The story's premise is that none but the innocent virgin Snow White can kill the wicked Queen, and the wicked Queen must eat Snow White's heart to gain immortality and eternal beauty. Ok -- it's a plot theory by the Brothers Grimm. But here it is just grim. Boring - people for hours are running away from the Wicked Queen when she's the only really compelling thing in this movie. (Just as she was, I might add, when Walt Disney first gave her the poisoned apple.)

But Disney didn't then have CGI and enhanced noise and super violence. The banging of swords off shields and armored horses is deafening. Snow White outfitted as a "knight" in perfectly fitting sudden armor (a moment before she was in rags) is simply impossible, and, at the end, she is a mindless person being crowned with a mix of Middle Ages artifacts, crowns, crosses and gilding. No better than any queen. This Snow White simpers.

The thing I can't stand also is the vicious violence. The Huntsman, hung upside down from a tree with his hands tied, is beaten with so many loud extravagant blows that he'd at the least have several concussions, a couple of compound fractures, and all his ribs broken. But no, he
stands right up and goes on hustling.

This is a good place to cite the leading man, Chris Hemsworth, one of the few reasonable, believable characters and actors in this movie. As a sentimental, dirty drunk, he is magnificent in his good will and innocence and bravery.

Miss Theron--to never fail to get back to her--is fabulous, sexy in her believability, invincible as they age her over and over, bouncing back in all her extravagant wickedness and shouting like a modern fishwife, who is irritated and impatient: "Get out! Get out!" to servants. Her
gown and costumes by Colleen Atwood are almost worth the money it must have all cost.

But no, because we constantly cut away to Kristen Stewart the nondescript Snow White (she is more beautiful than the Queen?) running away, seeming always bewildered, nonplussed, unrealistic and in spite of her magical qualities, never putting them to any use except for a lot of physical exertion, swimming, running, climbing and falling in exhaustion.

They have put the heads of a lot of fine British actors on the bodies of dwarves here; and I didn't find it charming. In fact, I thought this was the most absurd part of the movie. As the good guys run to escape, you are always wondering when we'll go back to the wicked Queen.

Charlize Theron, an Oscar winner, who will do anything for her art, even lets the movie kill her with old age. She's beautiful and dynamic, even as a crone. (Just as she remained beautiful in "Young Adult," in which she was made to appear haggard, playing a woman desperately clinging to her youth.

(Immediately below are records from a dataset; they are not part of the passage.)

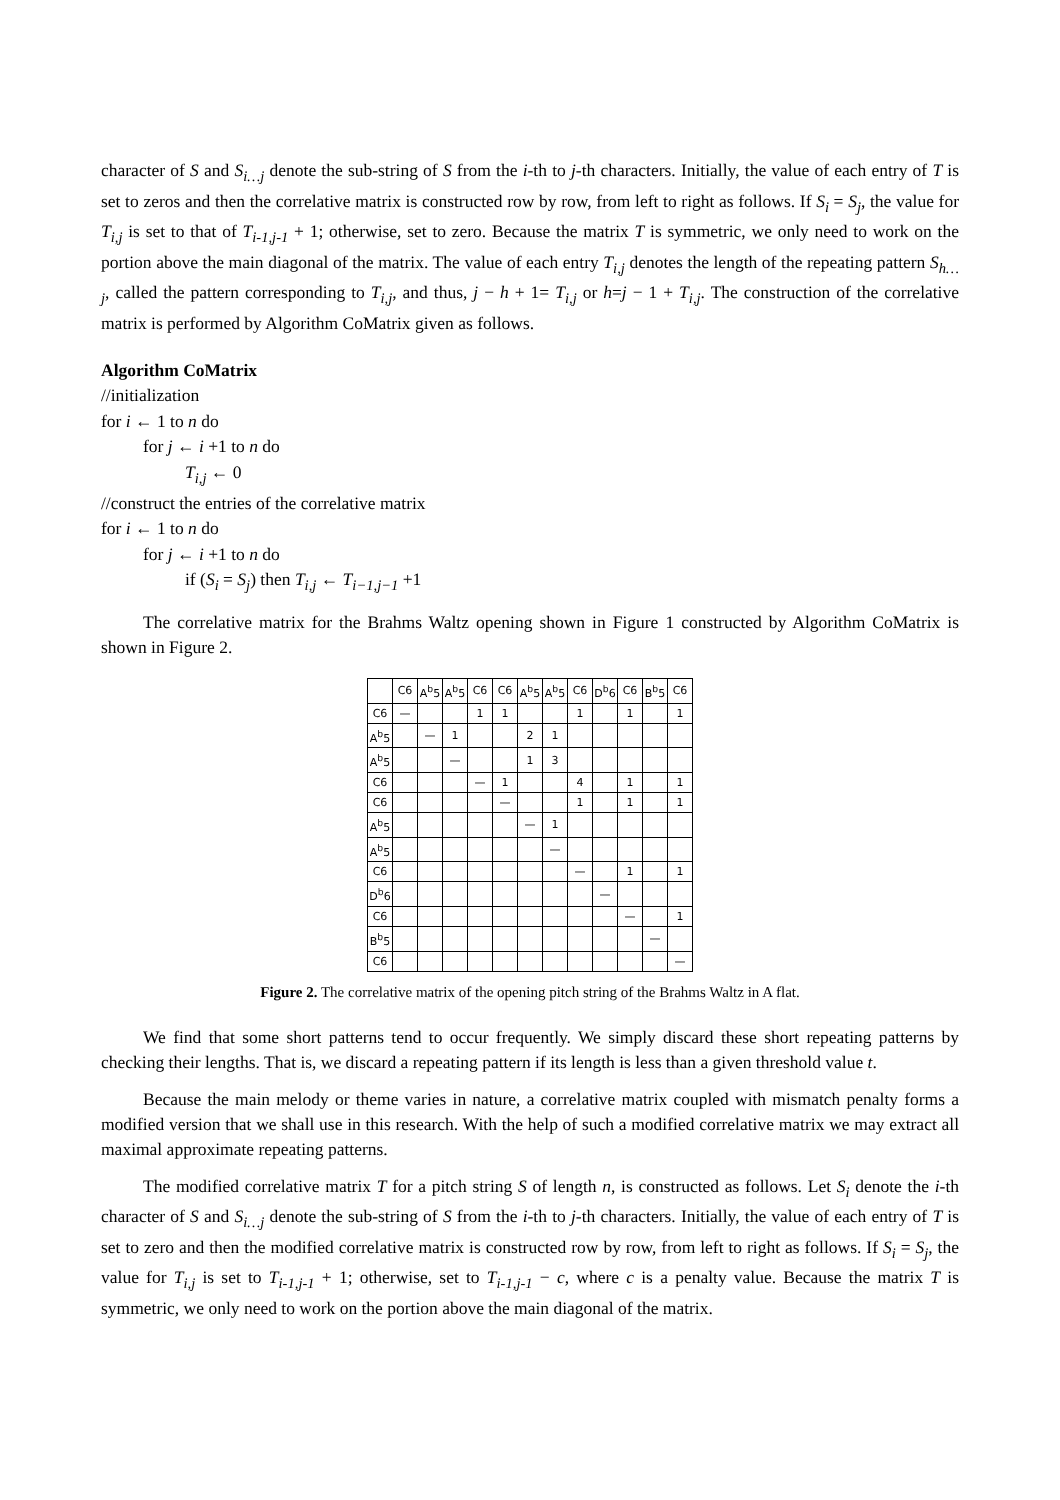character of S and S<sub>i…j</sub> denote the sub-string of S from the i-th to j-th characters. Initially, the value of each entry of T is set to zeros and then the correlative matrix is constructed row by row, from left to right as follows. If S<sub>i</sub> = S<sub>j</sub>, the value for T<sub>i,j</sub> is set to that of T<sub>i-1,j-1</sub> + 1; otherwise, set to zero. Because the matrix T is symmetric, we only need to work on the portion above the main diagonal of the matrix. The value of each entry T<sub>i,j</sub> denotes the length of the repeating pattern S<sub>h…j</sub>, called the pattern corresponding to T<sub>i,j</sub>, and thus, j − h + 1= T<sub>i,j</sub> or h=j − 1 + T<sub>i,j</sub>. The construction of the correlative matrix is performed by Algorithm CoMatrix given as follows.
Algorithm CoMatrix
//initialization
for i ← 1 to n do
for j ← i +1 to n do
T<sub>i,j</sub> ← 0
//construct the entries of the correlative matrix
for i ← 1 to n do
for j ← i +1 to n do
if (S<sub>i</sub> = S<sub>j</sub>) then T<sub>i,j</sub> ← T<sub>i−1,j−1</sub> +1
The correlative matrix for the Brahms Waltz opening shown in Figure 1 constructed by Algorithm CoMatrix is shown in Figure 2.
| | C6 | A<sup>b</sup>5 | A<sup>b</sup>5 | C6 | C6 | A<sup>b</sup>5 | A<sup>b</sup>5 | C6 | D<sup>b</sup>6 | C6 | B<sup>b</sup>5 | C6 |
| --- | --- | --- | --- | --- | --- | --- | --- | --- | --- | --- | --- | --- |
| C6 | — | | | 1 | 1 | | | 1 | | 1 | | 1 |
| A<sup>b</sup>5 | | — | 1 | | | 2 | 1 | | | | | |
| A<sup>b</sup>5 | | | — | | | 1 | 3 | | | | | |
| C6 | | | | — | 1 | | | 4 | | 1 | | 1 |
| C6 | | | | | — | | | 1 | | 1 | | 1 |
| A<sup>b</sup>5 | | | | | | — | 1 | | | | | |
| A<sup>b</sup>5 | | | | | | | — | | | | | |
| C6 | | | | | | | | — | | 1 | | 1 |
| D<sup>b</sup>6 | | | | | | | | | — | | | |
| C6 | | | | | | | | | | — | | 1 |
| B<sup>b</sup>5 | | | | | | | | | | | — | |
| C6 | | | | | | | | | | | | — |
Figure 2. The correlative matrix of the opening pitch string of the Brahms Waltz in A flat.
We find that some short patterns tend to occur frequently. We simply discard these short repeating patterns by checking their lengths. That is, we discard a repeating pattern if its length is less than a given threshold value t.
Because the main melody or theme varies in nature, a correlative matrix coupled with mismatch penalty forms a modified version that we shall use in this research. With the help of such a modified correlative matrix we may extract all maximal approximate repeating patterns.
The modified correlative matrix T for a pitch string S of length n, is constructed as follows. Let S<sub>i</sub> denote the i-th character of S and S<sub>i…j</sub> denote the sub-string of S from the i-th to j-th characters. Initially, the value of each entry of T is set to zero and then the modified correlative matrix is constructed row by row, from left to right as follows. If S<sub>i</sub> = S<sub>j</sub>, the value for T<sub>i,j</sub> is set to T<sub>i-1,j-1</sub> + 1; otherwise, set to T<sub>i-1,j-1</sub> − c, where c is a penalty value. Because the matrix T is symmetric, we only need to work on the portion above the main diagonal of the matrix.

Theron herself is a "child" of 37.)

"Snow White and the Huntsman" is overwrought! And, it had the most horrible "invited" audience of half dressed young people who all sat playing with phones lighted throughout. They were wearing tank-top underwear, sagging pants, super shorts, backward caps. They were the epitome of 21st century "casual."

No wonder we cling to
Vogue, Harper's Bazaar, Glamour, Elle
these days. In their couture unreality, they are the wicked Queens of glamour. Thank god for a little bit of that!